» **GOALS**:
a) Translate this sentence from the Superman films excerpt into Spanish: "This month marks the dual anniversaries of the two most divisive Superman movies ever made: 1983's Superman III and 2013's Man of Steel."
b) Copy the Superman films excerpt word for word, starting at "This month marks" and ending at "Superman movie canon.".

» **SOURCE EXCERPT**:
>>>>>

This month marks the dual anniversaries of the two most divisive Superman movies ever made: 1983's Superman III and 2013's Man of Steel. Not coincidentally, both films also represent the biggest break with Donner's specific aesthetic, making them fascinating curiosities... as well as cautionary tales for writer-director James Gunn as he prepares to re-launch a new era for the Last Son of Krypton — and the entire DC Universe — with 2025's Superman: Legacy. Yahoo Entertainment assembled our own Justice League of experts to talk about what's super — and what's not so super — about these two controversial entries in the Superman movie canon.

<<<<<

» **STORED RECORDS**:

>>>>>

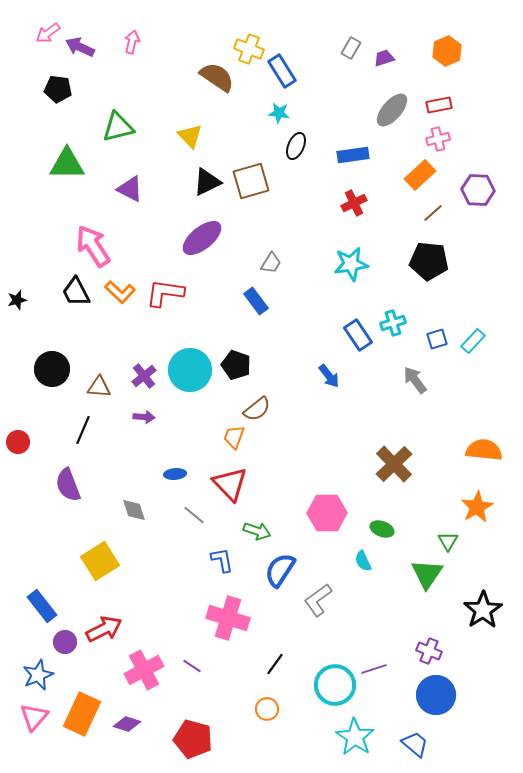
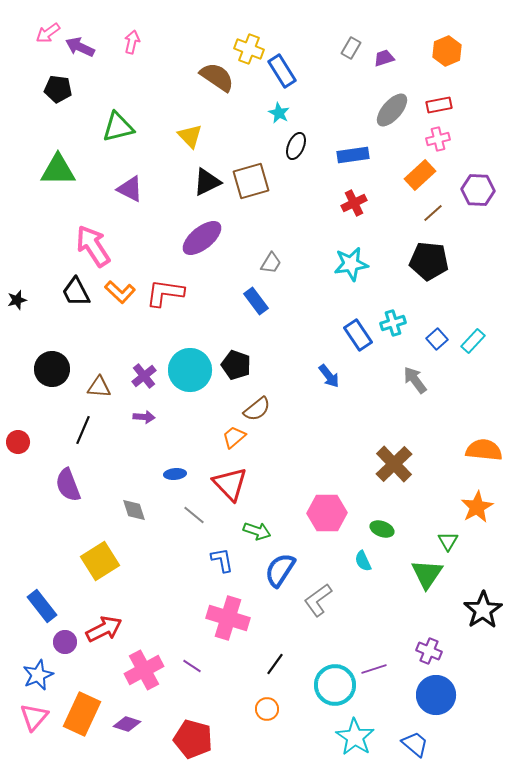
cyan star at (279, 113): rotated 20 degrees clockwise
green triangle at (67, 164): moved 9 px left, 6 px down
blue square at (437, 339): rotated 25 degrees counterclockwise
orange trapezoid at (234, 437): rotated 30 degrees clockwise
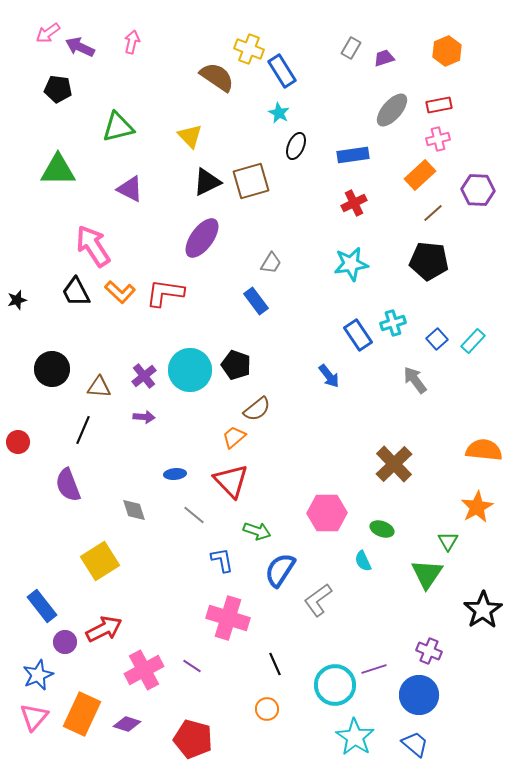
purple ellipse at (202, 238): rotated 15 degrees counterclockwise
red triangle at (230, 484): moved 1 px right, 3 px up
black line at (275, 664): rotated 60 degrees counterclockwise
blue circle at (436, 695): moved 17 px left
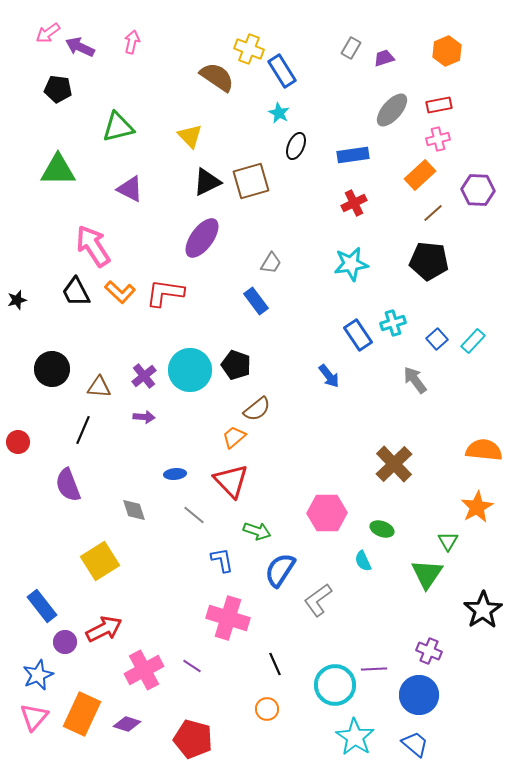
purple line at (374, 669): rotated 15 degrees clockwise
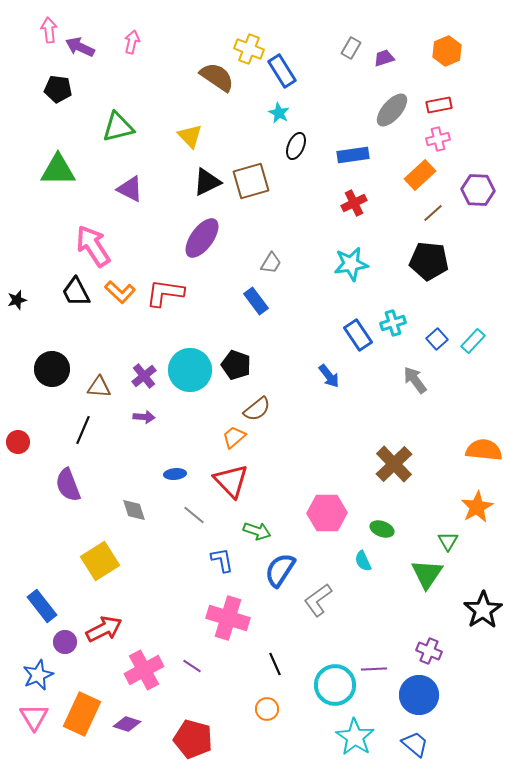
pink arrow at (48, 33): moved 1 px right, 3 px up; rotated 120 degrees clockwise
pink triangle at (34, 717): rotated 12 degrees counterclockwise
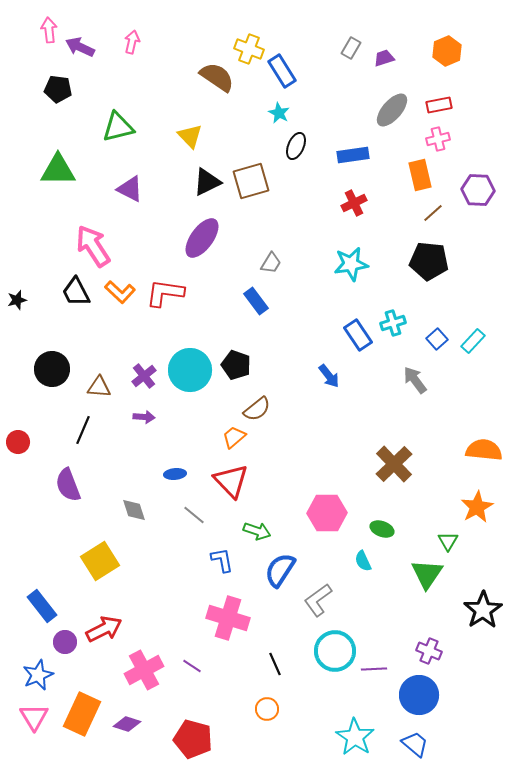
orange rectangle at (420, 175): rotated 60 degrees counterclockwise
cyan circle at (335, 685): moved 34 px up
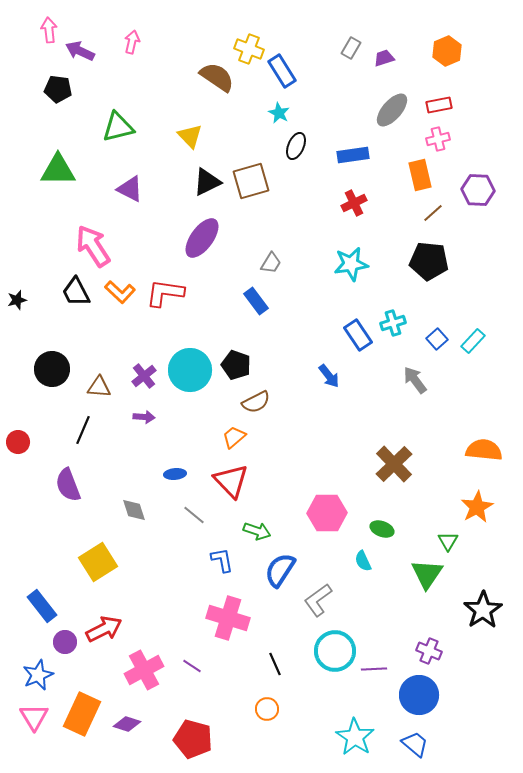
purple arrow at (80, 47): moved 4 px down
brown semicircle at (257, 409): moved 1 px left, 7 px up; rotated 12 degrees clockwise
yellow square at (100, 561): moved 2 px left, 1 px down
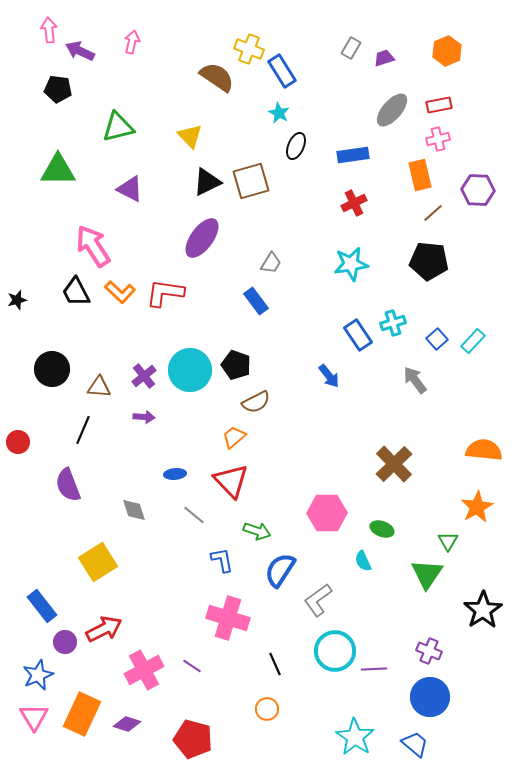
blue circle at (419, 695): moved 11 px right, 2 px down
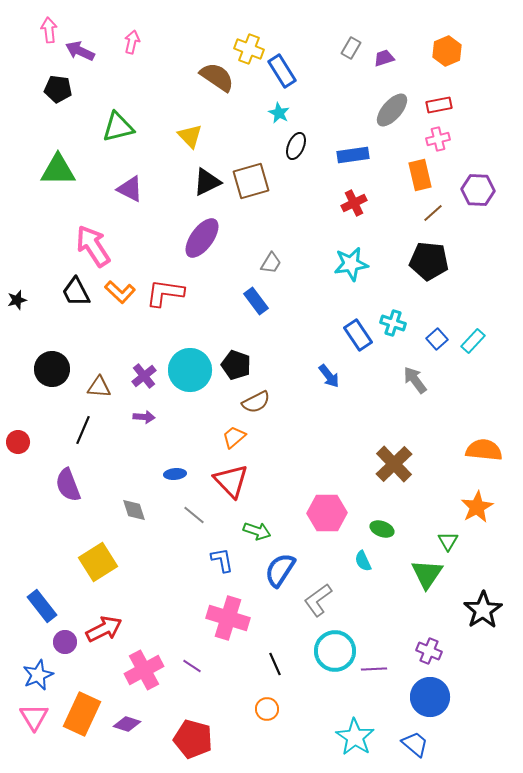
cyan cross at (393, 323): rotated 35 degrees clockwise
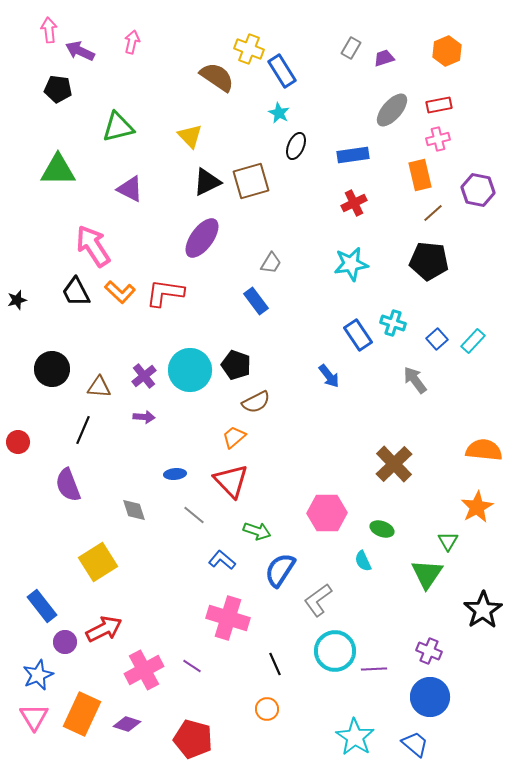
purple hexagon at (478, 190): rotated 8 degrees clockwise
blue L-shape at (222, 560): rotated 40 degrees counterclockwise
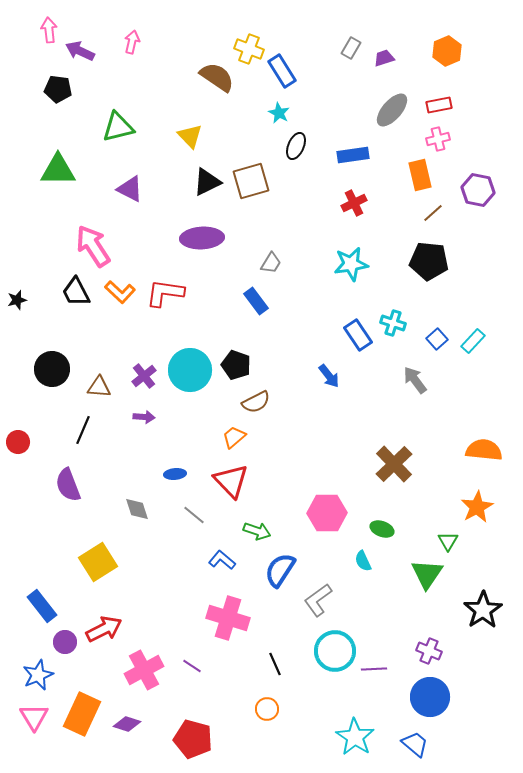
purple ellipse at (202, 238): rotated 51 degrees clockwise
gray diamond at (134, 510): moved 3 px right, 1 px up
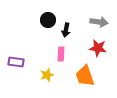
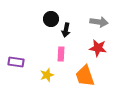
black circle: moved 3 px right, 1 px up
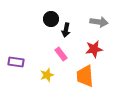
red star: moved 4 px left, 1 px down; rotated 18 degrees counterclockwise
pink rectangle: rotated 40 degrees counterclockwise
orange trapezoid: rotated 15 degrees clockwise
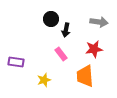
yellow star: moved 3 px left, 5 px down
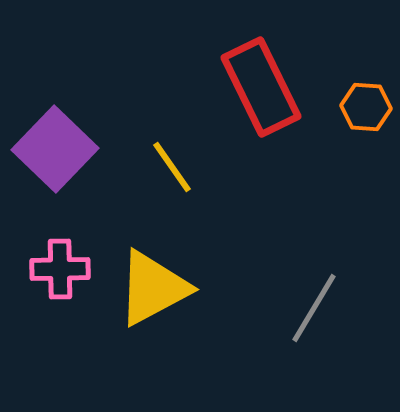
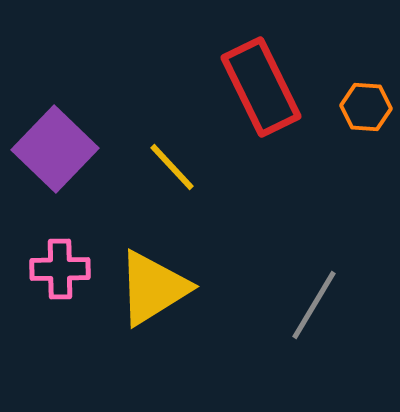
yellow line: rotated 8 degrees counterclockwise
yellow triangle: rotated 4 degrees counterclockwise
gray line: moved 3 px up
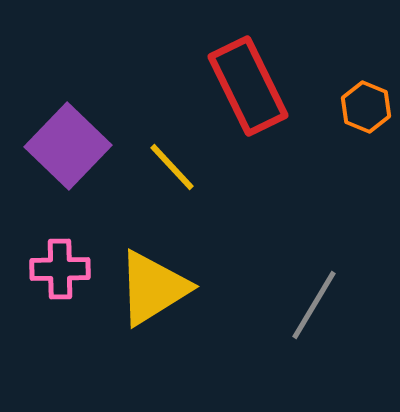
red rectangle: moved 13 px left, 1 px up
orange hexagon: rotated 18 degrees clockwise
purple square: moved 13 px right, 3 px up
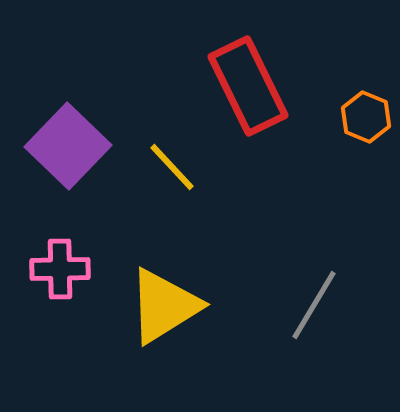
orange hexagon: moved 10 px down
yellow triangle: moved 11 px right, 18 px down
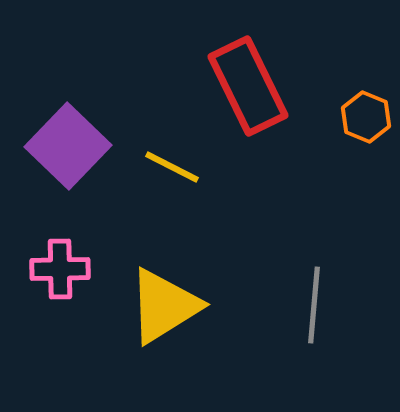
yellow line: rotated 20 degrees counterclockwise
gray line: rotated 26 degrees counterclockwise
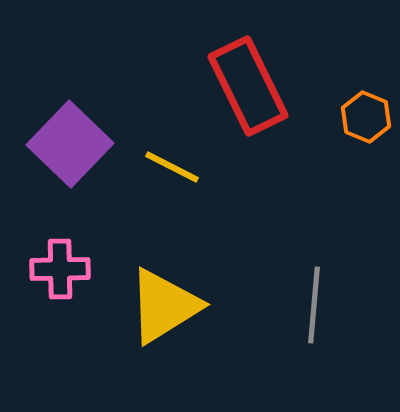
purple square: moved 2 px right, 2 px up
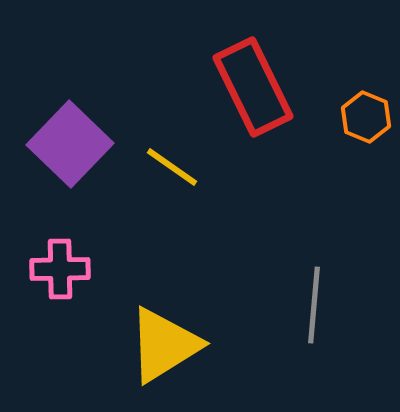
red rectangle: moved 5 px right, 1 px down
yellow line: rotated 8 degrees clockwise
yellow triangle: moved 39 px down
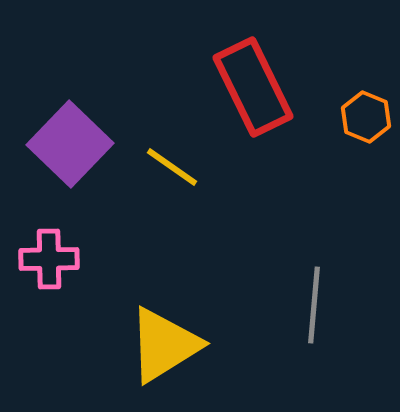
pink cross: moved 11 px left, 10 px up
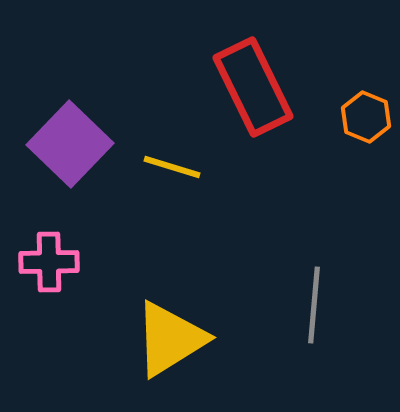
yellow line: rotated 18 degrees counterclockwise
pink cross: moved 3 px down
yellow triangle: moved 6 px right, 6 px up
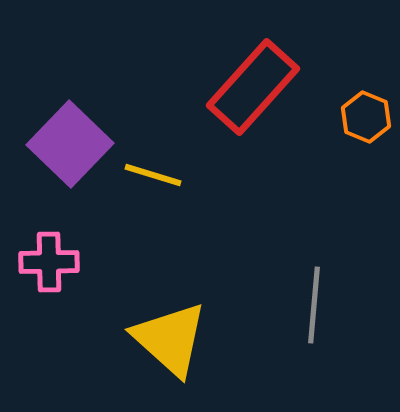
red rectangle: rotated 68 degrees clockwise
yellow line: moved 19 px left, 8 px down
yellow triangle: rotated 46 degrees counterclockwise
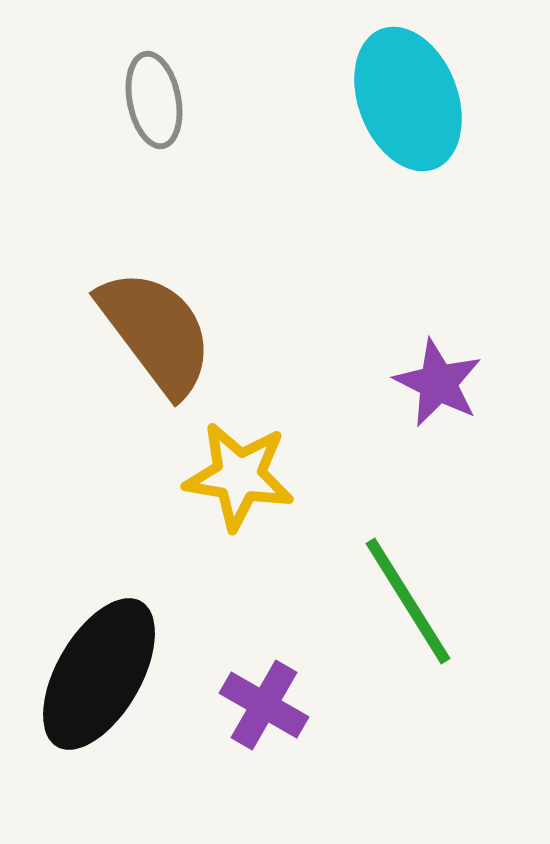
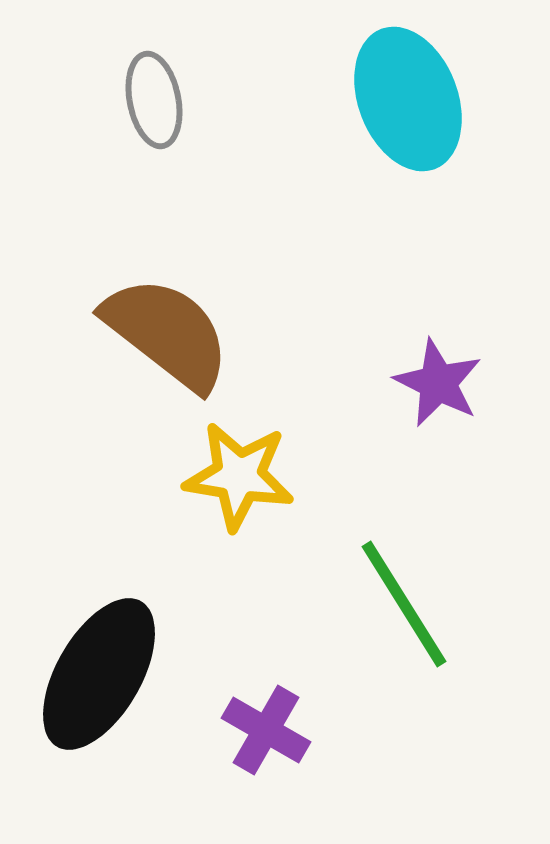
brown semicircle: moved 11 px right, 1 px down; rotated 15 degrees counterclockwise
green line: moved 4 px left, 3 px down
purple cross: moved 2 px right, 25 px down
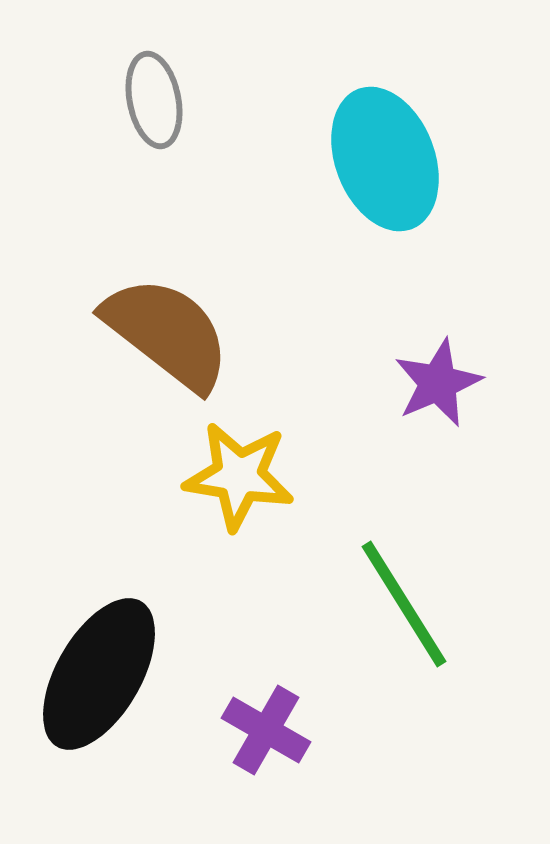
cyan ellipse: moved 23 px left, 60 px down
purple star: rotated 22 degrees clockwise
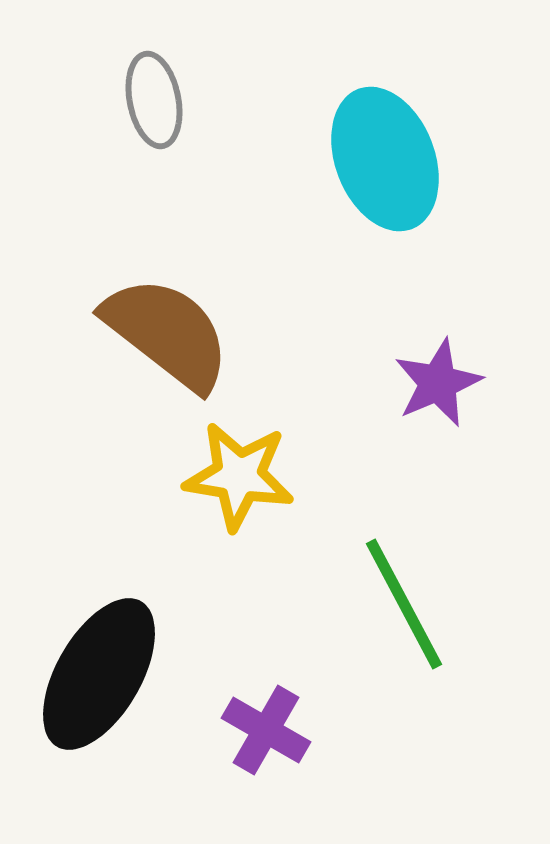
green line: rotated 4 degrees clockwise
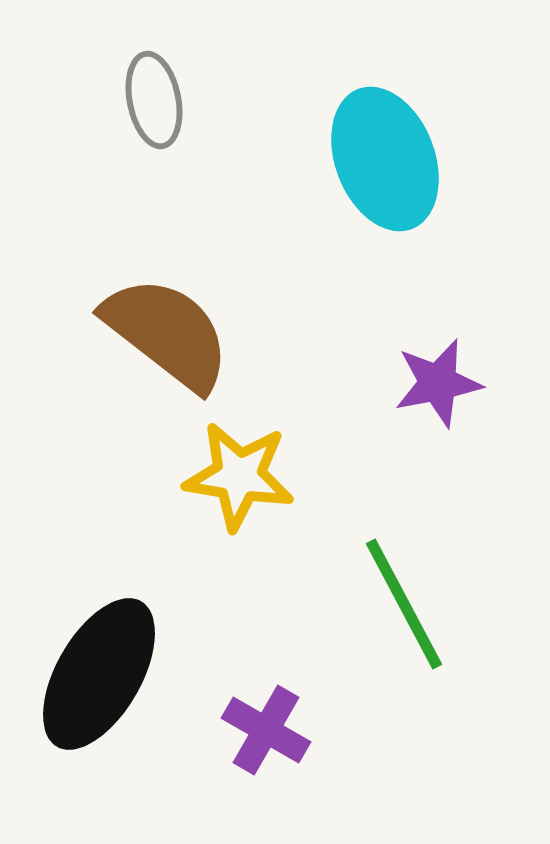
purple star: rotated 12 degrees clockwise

<<<<<

» **ANSWERS GIVEN**:
a) Este mes se celebra el doble aniversario de las dos películas de Superman más divisivas jamás realizadas: Superman III, de 1983, y Man of Steel, de 2013.

b)
This month marks the dual anniversaries of the two most divisive Superman movies ever made: 1983's Superman III and 2013's Man of Steel. Not coincidentally, both films also represent the biggest break with Donner's specific aesthetic, making them fascinating curiosities... as well as cautionary tales for writer-director James Gunn as he prepares to re-launch a new era for the Last Son of Krypton — and the entire DC Universe — with 2025's Superman: Legacy. Yahoo Entertainment assembled our own Justice League of experts to talk about what's super — and what's not so super — about these two controversial entries in the Superman movie canon.